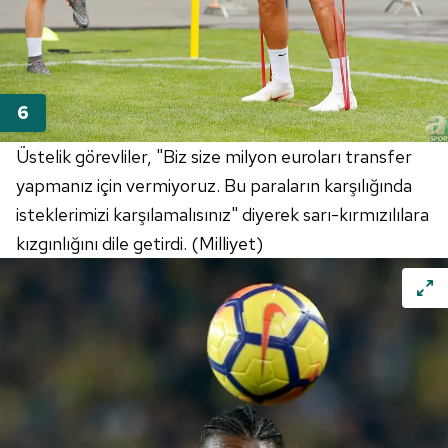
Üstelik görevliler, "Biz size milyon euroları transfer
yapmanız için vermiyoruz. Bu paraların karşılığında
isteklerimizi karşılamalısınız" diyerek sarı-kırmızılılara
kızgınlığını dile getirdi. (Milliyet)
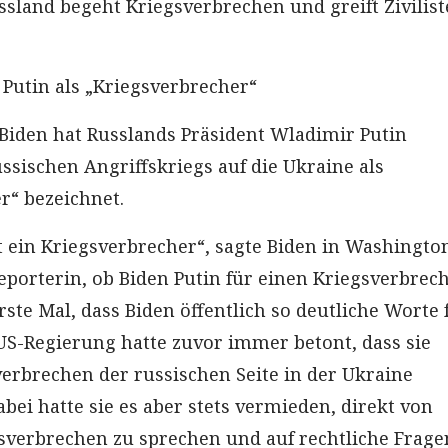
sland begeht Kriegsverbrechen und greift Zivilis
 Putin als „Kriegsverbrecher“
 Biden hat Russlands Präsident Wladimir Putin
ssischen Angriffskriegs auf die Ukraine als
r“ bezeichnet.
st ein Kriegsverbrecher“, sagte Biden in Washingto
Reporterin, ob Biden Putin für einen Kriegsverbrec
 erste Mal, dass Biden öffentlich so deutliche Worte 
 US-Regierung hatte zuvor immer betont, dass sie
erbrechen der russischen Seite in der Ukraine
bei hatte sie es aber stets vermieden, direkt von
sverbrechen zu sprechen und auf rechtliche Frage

....

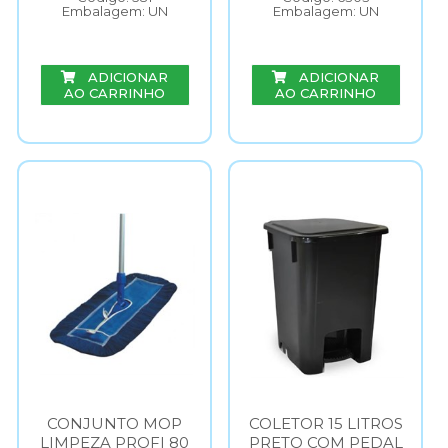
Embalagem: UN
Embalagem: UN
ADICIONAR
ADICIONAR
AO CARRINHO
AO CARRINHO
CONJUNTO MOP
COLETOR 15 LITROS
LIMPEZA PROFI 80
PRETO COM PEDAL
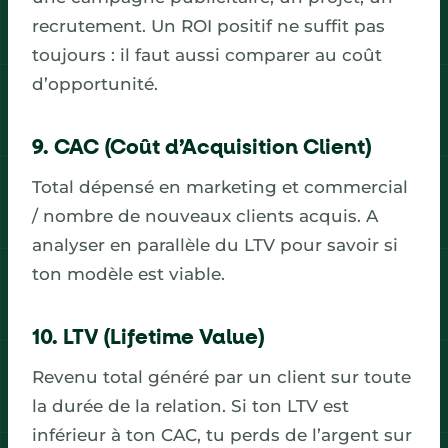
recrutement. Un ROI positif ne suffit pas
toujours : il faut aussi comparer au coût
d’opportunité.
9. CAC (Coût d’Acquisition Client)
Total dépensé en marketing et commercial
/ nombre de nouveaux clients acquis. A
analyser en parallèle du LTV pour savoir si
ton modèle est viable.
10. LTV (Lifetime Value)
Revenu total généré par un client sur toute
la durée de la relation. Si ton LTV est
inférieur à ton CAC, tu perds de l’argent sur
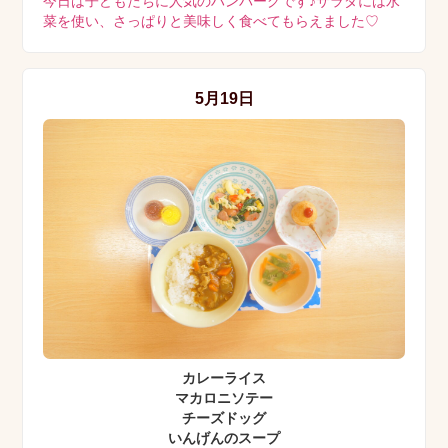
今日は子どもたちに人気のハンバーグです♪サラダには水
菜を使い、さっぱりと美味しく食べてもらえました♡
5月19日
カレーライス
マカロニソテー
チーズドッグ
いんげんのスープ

....

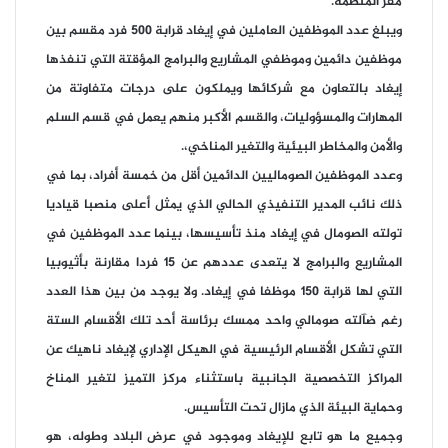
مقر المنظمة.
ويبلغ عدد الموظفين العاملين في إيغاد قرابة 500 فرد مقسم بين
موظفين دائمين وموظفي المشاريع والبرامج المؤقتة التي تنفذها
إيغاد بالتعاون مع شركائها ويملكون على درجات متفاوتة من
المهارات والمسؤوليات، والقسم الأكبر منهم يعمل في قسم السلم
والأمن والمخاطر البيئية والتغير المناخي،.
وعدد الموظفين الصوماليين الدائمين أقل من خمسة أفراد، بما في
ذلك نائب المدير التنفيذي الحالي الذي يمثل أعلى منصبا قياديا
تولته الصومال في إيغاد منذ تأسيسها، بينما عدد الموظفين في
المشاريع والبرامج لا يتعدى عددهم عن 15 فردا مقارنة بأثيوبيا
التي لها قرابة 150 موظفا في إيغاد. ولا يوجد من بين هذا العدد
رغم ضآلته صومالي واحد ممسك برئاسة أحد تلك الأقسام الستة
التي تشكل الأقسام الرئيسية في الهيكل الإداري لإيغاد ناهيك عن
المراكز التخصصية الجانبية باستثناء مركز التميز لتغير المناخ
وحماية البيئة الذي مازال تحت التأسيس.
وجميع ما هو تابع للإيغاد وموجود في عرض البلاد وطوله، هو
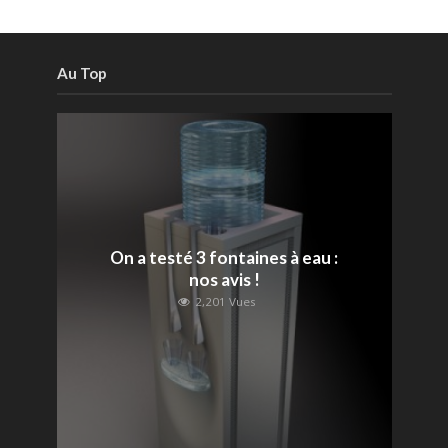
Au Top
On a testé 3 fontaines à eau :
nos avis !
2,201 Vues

....

## Task brief
Convert the lines starting at the one containing "recrutement. Un ROI positif ne suffit pas" and ending at the one containing "inférieur à ton CAC, tu perds de l’argent sur" into a Markdown table with the columns No. and Line. Number each line in order and skip any blank lines.

## Answer space
| No. | Line |
|---|---|
| 1 | recrutement. Un ROI positif ne suffit pas |
| 2 | toujours : il faut aussi comparer au coût |
| 3 | d’opportunité. |
| 4 | 9. CAC (Coût d’Acquisition Client) |
| 5 | Total dépensé en marketing et commercial |
| 6 | / nombre de nouveaux clients acquis. A |
| 7 | analyser en parallèle du LTV pour savoir si |
| 8 | ton modèle est viable. |
| 9 | 10. LTV (Lifetime Value) |
| 10 | Revenu total généré par un client sur toute |
| 11 | la durée de la relation. Si ton LTV est |
| 12 | inférieur à ton CAC, tu perds de l’argent sur |